_Seitenauszug_.
Die Redeausschnitte, die heute jeder von Hitler kennt, sind natürlich die besonders grotesken, bei denen er extrem gestikuliert.
Die Satzbausteine, die auf seine späteren Verbrechen hinweisen, dominieren das Bild, das a posteriori von ihm erscheint.
So stellten sich Anfang der 1930er Jahre aber offenbar bei Weitem nicht alle Deutschen den NSdAP-Chef vor.
Offensichtlich konnte der Mann durchaus auch charmant und überzeugend wirken.
Hitler war in der Lage auch intelligente und intellektuelle Menschen vollkommen in seinen Bann zu ziehen.
Man traute ihm die heute bekannte Bösartigkeit einfach nicht zu.
Immer wieder beeindruckend wie sich Heinz Rühmann als Julius Löwenthal in dem 1933 spielenden Film* „das Narrenschiff“ über die Nazis äußert.

"Es gibt in Deutschland eine Million Juden! Was wollen sie tun, uns alle umbringen?".

Es ging über die Vorstellungskraft vieler gebildeter und erfahrener Bürger was Deutschland unter NSdAP-Führung tun würde.

Eins der größten Rätsel der Figur Hitler ist für mich immer noch woran es lag, daß er offensichtlich so viele Menschen überzeugen konnte.
Man weiß, daß sehr scharfsinnige und selbstbewußte Generäle bis zum letzten Tag bedingungslos zu ihrem „Gröfaz“ standen, obwohl sie seit mindestens zwei Jahren täglich bei den Lagebesprechungen erlebten, daß der Mann Unsinn redete.

Es war offensichtlich nicht eine Frage der Intelligenz, ob man Hitler durchschaute.

Interessanterweise gibt es genügend Gegenbeispiele von Menschen ganz unterschiedlicher Art, die Hitler von Anfang an als das Giga-Ungeheuer durchschauten, das er war.

_Aufgaben_.
1. Liste alle Ausdrücke auf, die im Seitenauszug in Anführungszeichen stehen.
2. Gib bitte einen Abschnitt des Seitenauszugs wörtlich wieder: Fang bei den Worten „Man traute ihm“ an und hör nach „NSdAP-Führung tun würde.“ auf.
Die Datensätze stehen für sich und gehören nicht zum Seitenauszug.

_Datenauszug_.
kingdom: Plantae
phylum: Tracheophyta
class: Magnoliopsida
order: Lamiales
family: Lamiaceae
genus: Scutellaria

_Lösungen_.
1.
„das Narrenschiff“
"Es gibt in Deutschland eine Million Juden! Was wollen sie tun, uns alle umbringen?"
„Gröfaz“

2.
Man traute ihm die heute bekannte Bösartigkeit einfach nicht zu.
Immer wieder beeindruckend wie sich Heinz Rühmann als Julius Löwenthal in dem 1933 spielenden Film* „das Narrenschiff“ über die Nazis äußert.

"Es gibt in Deutschland eine Million Juden! Was wollen sie tun, uns alle umbringen?".

Es ging über die Vorstellungskraft vieler gebildeter und erfahrener Bürger was Deutschland unter NSdAP-Führung tun würde.